Your instructions: Please copy out the lines in the entries that contain "البوملي".

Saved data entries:
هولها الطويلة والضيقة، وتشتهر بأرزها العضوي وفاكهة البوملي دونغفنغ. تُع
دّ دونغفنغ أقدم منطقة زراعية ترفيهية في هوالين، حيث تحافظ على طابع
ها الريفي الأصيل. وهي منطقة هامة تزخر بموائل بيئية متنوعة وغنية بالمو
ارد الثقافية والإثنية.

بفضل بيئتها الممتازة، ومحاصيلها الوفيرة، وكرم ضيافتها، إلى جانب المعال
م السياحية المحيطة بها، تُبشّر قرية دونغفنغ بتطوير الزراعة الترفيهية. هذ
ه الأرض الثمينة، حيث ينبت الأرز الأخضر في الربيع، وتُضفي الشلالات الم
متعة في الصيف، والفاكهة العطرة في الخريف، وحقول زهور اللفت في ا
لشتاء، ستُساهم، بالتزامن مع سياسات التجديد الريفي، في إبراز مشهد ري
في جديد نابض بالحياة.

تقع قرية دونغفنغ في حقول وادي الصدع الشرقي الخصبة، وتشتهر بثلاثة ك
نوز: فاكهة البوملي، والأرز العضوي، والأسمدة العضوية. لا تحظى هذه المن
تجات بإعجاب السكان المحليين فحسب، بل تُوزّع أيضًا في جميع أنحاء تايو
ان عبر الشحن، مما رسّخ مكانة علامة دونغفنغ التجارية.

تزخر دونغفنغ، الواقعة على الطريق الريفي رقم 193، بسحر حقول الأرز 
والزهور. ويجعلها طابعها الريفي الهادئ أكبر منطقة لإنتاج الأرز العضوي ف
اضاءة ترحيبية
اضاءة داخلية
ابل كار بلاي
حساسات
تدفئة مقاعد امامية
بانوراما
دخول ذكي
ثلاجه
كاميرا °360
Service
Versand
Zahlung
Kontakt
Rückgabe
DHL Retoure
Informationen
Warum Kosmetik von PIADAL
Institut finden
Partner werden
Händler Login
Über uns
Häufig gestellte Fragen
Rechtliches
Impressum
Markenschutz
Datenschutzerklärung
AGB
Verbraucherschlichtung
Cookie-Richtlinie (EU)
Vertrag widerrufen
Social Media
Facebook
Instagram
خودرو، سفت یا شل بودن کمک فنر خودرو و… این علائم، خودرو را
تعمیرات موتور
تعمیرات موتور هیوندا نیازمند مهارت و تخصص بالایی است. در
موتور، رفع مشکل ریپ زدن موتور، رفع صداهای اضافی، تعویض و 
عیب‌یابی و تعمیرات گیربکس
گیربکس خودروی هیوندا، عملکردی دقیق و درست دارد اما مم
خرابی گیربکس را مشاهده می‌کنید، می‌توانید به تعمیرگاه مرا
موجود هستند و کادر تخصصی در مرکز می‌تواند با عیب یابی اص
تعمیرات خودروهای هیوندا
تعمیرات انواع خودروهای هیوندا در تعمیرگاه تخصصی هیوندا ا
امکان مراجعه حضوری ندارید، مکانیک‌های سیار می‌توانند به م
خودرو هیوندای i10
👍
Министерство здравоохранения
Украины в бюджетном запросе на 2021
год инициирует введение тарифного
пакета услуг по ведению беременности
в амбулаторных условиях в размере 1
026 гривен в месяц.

Task output:
هولها الطويلة والضيقة، وتشتهر بأرزها العضوي وفاكهة البوملي دونغفنغ. تُع
نوز: فاكهة البوملي، والأرز العضوي، والأسمدة العضوية. لا تحظى هذه المن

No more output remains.